● Provided text:
Category Archives: Fan Life

A preview to my NBA preview: The fates have decided this won’t end the way I want. But you know what? I’m okay with it.

My thoughts exactly.

As The Couchletes’ resident NBA guru, I’ve been tasked with providing a little content to whet your appetite before the real games begin. Before I get there though, I wanted to deliver a preview to my preview. First, I should explain two important elements that have not only shaped my overall view of sports, but more importantly for this post and on a more micro-level, Basketball.

First, I am a fan of Minnesota sports. This fact alone puts me in rarefied air. Only fans of all Cleveland sports and those who root for the Buffalo Bills can even begin to lay claim to a more miserable sports existence. Whether it’s the Vikings, all University of Minnesota athletics, losing the North Stars to Dallas (only to see them win the Stanley Cup a few years later), the early retirement and death of Kirby Puckett, or pretty much the entire existence of my beloved Timberwolves I’m accustomed to disappointment and heartache. To be sure, there are years when it seems like something different could happen. But when those rare times come along, those times when it feels like the stars could finally align, I can rest easy because fate, I know has other plans. Plans that mean something especially horrendous is in the works. When this happens a lot of fun is had trying to imagine what that horrendous thing could be. Trust me though, it’s always so much worse (Brett Favre anyone?).

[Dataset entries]
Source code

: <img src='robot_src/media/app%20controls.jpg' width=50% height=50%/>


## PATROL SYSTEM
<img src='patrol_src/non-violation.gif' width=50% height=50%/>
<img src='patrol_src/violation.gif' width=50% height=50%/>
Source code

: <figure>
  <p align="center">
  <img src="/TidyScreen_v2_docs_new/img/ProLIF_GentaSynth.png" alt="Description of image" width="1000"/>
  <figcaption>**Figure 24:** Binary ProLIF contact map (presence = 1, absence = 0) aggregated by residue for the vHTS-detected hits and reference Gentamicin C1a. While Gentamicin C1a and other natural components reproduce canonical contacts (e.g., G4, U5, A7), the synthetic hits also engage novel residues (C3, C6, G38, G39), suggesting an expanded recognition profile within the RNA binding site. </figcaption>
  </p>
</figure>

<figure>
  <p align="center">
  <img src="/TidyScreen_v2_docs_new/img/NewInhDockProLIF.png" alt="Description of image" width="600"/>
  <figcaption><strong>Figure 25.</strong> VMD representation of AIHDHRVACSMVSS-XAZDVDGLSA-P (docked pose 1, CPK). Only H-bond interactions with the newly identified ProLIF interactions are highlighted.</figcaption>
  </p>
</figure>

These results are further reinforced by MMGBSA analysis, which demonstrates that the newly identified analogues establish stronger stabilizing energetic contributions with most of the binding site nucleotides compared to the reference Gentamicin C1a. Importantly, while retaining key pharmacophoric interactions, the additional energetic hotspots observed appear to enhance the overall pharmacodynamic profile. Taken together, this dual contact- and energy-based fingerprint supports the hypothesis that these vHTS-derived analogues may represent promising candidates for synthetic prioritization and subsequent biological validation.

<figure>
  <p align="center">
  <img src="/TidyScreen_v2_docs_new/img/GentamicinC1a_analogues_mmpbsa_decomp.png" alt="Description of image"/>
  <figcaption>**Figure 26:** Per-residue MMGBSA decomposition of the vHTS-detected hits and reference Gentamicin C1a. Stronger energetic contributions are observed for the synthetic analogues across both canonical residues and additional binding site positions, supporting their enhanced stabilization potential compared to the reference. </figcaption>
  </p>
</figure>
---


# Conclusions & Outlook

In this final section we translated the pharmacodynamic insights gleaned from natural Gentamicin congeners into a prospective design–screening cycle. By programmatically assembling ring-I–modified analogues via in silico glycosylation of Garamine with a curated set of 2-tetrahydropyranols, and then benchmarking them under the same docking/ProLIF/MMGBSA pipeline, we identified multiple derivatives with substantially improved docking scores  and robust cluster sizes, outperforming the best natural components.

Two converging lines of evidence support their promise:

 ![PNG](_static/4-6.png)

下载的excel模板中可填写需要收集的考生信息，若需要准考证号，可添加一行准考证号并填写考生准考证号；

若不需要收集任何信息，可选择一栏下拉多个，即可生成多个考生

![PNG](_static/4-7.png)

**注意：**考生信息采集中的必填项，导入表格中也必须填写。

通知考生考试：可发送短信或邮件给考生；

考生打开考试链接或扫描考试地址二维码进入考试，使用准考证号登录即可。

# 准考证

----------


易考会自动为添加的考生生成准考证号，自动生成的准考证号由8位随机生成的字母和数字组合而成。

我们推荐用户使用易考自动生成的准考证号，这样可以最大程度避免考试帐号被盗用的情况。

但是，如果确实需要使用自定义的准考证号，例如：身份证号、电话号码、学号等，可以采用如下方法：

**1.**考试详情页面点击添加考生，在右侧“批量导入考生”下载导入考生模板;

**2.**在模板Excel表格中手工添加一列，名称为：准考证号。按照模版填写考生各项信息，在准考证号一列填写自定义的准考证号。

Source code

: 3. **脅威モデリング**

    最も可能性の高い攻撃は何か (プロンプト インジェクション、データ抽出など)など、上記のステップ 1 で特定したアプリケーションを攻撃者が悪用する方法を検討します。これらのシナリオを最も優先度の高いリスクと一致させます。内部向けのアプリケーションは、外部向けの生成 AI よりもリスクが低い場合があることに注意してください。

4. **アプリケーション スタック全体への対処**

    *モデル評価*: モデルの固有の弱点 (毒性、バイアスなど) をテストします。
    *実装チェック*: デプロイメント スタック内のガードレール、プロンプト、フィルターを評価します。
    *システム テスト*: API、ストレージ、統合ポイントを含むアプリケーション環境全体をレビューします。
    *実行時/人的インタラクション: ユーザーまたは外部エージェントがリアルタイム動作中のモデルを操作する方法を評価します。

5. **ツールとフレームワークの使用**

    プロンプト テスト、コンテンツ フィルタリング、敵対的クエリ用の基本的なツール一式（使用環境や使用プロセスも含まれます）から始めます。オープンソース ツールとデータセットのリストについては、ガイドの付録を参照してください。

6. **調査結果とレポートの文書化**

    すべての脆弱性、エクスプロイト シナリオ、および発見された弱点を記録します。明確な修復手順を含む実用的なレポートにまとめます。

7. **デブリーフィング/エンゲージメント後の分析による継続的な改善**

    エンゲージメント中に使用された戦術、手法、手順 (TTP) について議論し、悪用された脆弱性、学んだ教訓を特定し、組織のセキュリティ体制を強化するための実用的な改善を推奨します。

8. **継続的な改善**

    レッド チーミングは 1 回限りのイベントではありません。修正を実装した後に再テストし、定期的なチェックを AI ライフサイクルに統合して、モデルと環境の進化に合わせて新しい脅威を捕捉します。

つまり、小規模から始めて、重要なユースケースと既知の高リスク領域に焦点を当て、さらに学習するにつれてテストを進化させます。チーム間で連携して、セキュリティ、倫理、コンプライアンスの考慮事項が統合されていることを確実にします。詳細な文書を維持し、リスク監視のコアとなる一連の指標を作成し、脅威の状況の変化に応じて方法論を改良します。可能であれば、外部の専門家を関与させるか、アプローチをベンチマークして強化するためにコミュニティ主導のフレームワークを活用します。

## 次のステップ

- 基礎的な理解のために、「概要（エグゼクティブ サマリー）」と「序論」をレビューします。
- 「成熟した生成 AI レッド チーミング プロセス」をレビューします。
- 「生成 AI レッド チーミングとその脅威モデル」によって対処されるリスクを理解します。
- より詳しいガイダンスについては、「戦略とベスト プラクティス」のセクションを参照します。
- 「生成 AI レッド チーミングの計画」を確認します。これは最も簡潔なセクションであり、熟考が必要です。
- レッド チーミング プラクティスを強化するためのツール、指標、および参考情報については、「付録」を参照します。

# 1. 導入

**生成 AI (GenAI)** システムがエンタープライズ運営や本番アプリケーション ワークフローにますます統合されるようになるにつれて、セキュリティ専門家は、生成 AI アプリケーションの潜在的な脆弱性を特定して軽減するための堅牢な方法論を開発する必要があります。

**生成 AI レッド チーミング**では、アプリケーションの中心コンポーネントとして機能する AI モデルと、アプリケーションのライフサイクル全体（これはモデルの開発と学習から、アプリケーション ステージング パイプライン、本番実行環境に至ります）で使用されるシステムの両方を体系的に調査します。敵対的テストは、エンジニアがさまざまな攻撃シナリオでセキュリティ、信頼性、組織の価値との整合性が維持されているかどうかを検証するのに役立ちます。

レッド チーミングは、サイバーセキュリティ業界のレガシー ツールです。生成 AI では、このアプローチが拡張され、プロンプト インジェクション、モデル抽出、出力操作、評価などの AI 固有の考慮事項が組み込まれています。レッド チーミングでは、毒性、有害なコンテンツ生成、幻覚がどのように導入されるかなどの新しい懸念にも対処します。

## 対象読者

● Goal of the exercise:
For each statement below, say whether it agrees with the fan-life post about Minnesota sports. Answer yes or no and quote the words from the post that decide it.
1. The author calls himself or herself the NFL guru of The Couchletes.
2. The North Stars won the Stanley Cup some years after they left Minnesota for Dallas.
3. The author names Cleveland sports fans and Buffalo Bills fans as the only ones who can even begin to claim a more miserable sports existence.

● Solution to this problem:
1. No: "As The Couchletes’ resident NBA guru"
2. Yes: "losing the North Stars to Dallas (only to see them win the Stanley Cup a few years later)"
3. Yes: "Only fans of all Cleveland sports and those who root for the Buffalo Bills can even begin to lay claim to a more miserable sports existence."